—Do not envy me, Mademoiselle, for I carry away death in my soul. I am sorrowful as Christ at Golgotha. I spoke to you of ambition. It is false, I have no ambition. Other motives than miserable calculations compel me to depart.
—Motives … serious?
—You will understand them, Mademoiselle, for I must confess it to you, and that I should not do if I was to remain in this parish. But from the day I saw you, I have felt myself drawn towards you by an invincible sympathy. Oh, be not disturbed. Let not my words offend you; it is the fondness which I should have felt for a dearly-loved sister, if God had given me one. Believe it truly, Mademoiselle, the spotless calyx of the lily, the emblem of purity, is not more chaste than my thoughts when they fly towards you, for when I think of you, I think of the queen of angels; that is why I wished to see you again and bid you farewell.
—I thank you, sir.
—I wished to say to you: Farewell! I go away, but tell me, not if I may ask to see you sometimes again—I dare not ask so great a favour—but if I shall have the right to mingle my memory with yours, my thought with your thought; tell me if you wish me to remain your friend though far away.
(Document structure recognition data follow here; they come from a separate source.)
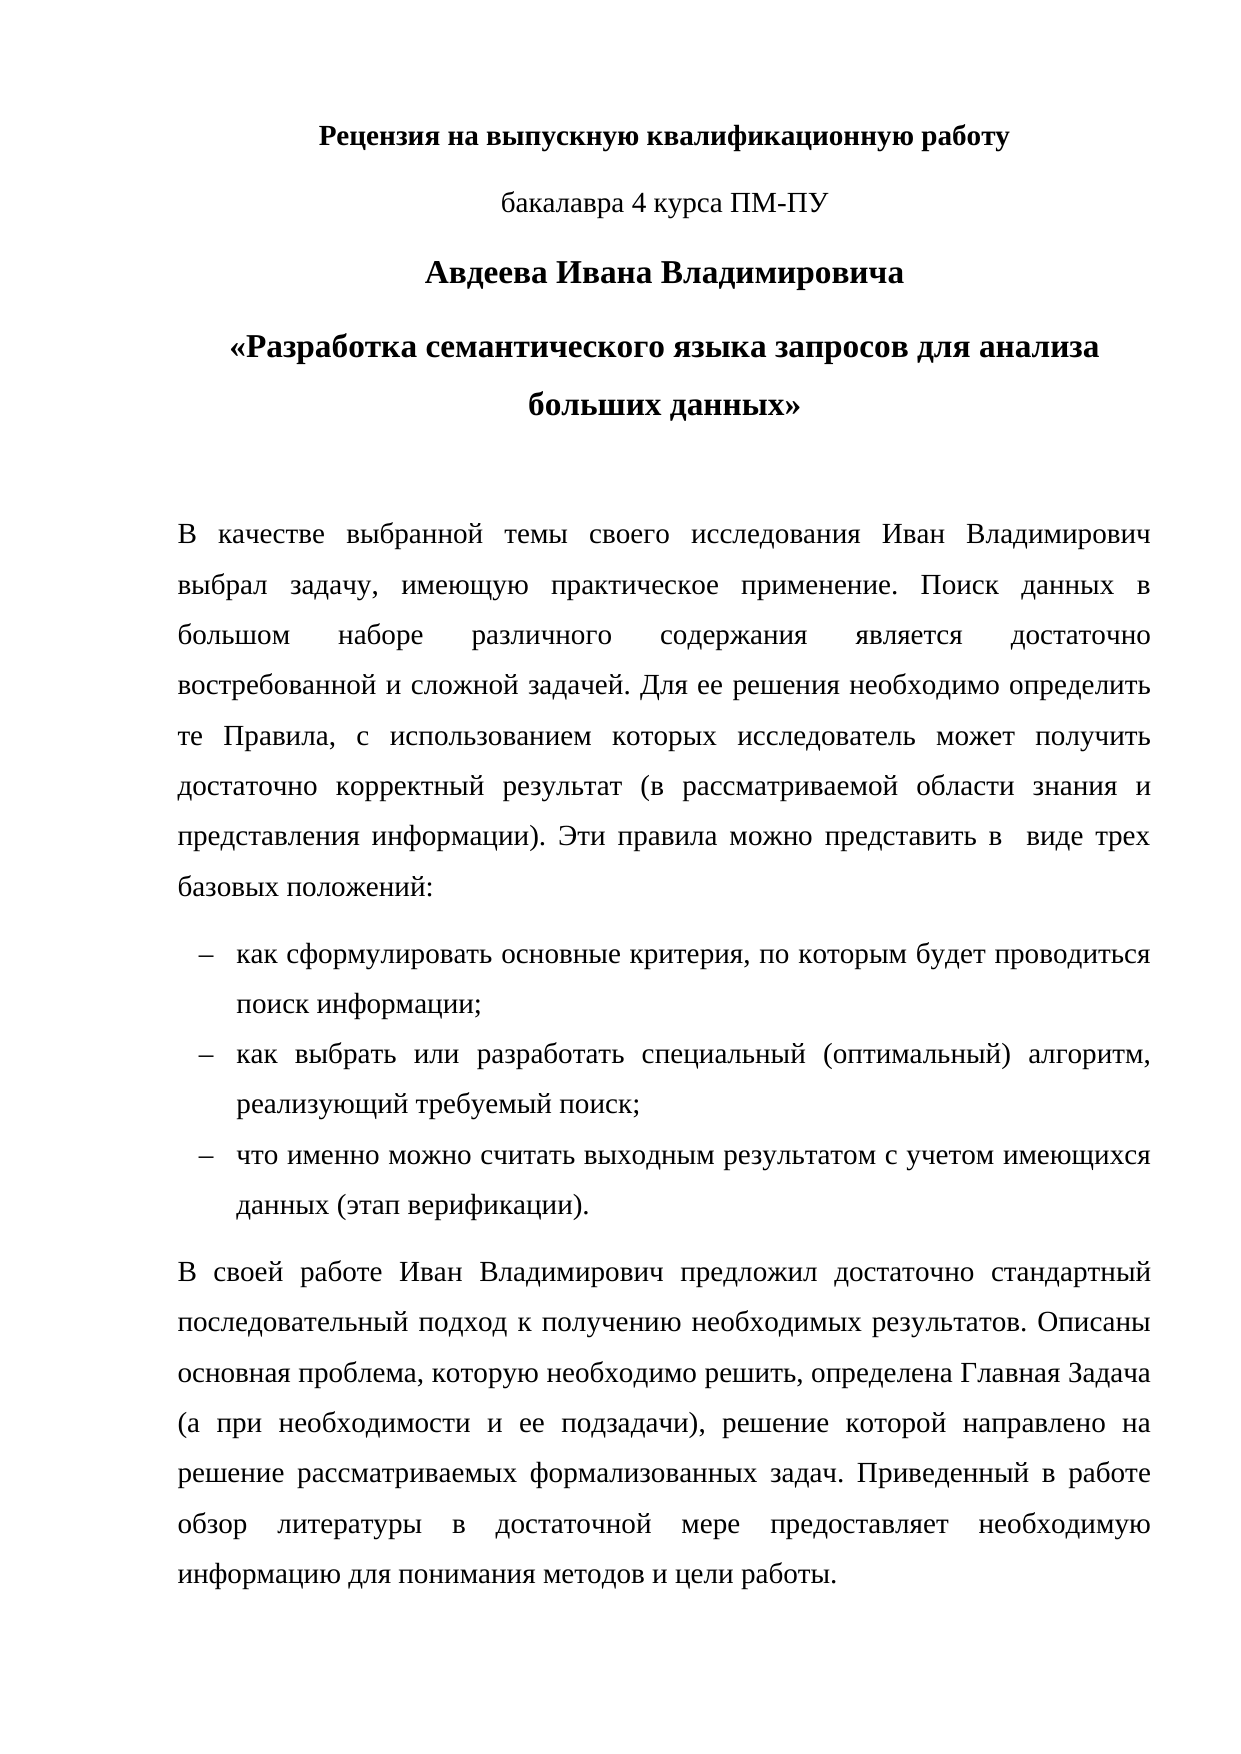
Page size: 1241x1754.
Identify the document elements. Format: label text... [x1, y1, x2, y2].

text В качестве выбранной темы своего исследования Иван Владимирович выбрал задачу, имеющую практическое применение. Поиск данных в большом наборе различного содержания является достаточно востребованной и сложной задачей. Для ее решения необходимо определить те Правила, с использованием которых исследователь может получить достаточно корректный результат (в рассматриваемой области знания и представления информации). Эти правила можно представить в виде трех базовых положений: [177, 517, 1152, 902]
text «Разработка семантического языка запросов для анализа больших данных» [177, 326, 1152, 422]
list как сформулировать основные критерия, по которым будет проводиться поиск информации; [199, 936, 1152, 1019]
text В своей работе Иван Владимирович предложил достаточно стандартный последовательный подход к получению необходимых результатов. Описаны основная проблема, которую необходимо решить, определена Главная Задача (а при необходимости и ее подзадачи), решение которой направлено на решение рассматриваемых формализованных задач. Приведенный в работе обзор литературы в достаточной мере предоставляет необходимую информацию для понимания методов и цели работы. [177, 1254, 1152, 1590]
text бакалавра 4 курса ПМ-ПУ [177, 185, 1152, 219]
text Рецензия на выпускную квалификационную работу [177, 118, 1152, 152]
list что именно можно считать выходным результатом с учетом имеющихся данных (этап верификации). [199, 1137, 1152, 1221]
list как выбрать или разработать специальный (оптимальный) алгоритм, реализующий требуемый поиск; [199, 1036, 1152, 1120]
text Авдеева Ивана Владимировича [177, 252, 1152, 290]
We leave one another, we separate, but is that a reason why all should end? May we not write, give one another advice, follow one another from afar on the arduous road of life?
It is so sweet, when we are alone, when the heart is sad, when the heaven is dark and the tears come slowly to the eyes, to dream that away there, in a little corner behind the horizon, there is a sister-soul to our soul, which perhaps, at that very moment, leaps towards us also and murmurs across space: "Friend, I think of you." We feel less abandoned and less alone.
—Yes, that is true, I understand you.
—It is the communion of souls, dear Suzanne, sweeter than all the pleasures of the body, because it is holy and pure, it is the Ark of the Covenant, the gate of Heaven. Tell me, will you? Are you willing that we should follow one another thus in life? You do not answer….
—Listen, sir, listen, there is someone in the road.
—There are footsteps, said Marcel, after he had listened. Yes, there are footsteps. Someone comes. I must not be seen here…. Farewell, Mademoiselle, farewell.